┌─ DATASET ENTRIES

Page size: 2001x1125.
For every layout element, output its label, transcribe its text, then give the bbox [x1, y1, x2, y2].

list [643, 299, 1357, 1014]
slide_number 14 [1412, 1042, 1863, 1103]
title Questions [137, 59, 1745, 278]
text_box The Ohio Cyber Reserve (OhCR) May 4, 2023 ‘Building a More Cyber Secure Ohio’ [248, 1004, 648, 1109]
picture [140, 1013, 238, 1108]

└─

— WHAT IS BEING ASKED —
Word for word, restate all of the records.

— WRITTEN SOLUTION —
Page size: 2001x1125.
For every layout element, output its label, transcribe its text, then give the bbox [x1, y1, x2, y2].

list [643, 299, 1357, 1014]
slide_number 14 [1412, 1042, 1863, 1103]
title Questions [137, 59, 1745, 278]
text_box The Ohio Cyber Reserve (OhCR) May 4, 2023 ‘Building a More Cyber Secure Ohio’ [248, 1004, 648, 1109]
picture [140, 1013, 238, 1108]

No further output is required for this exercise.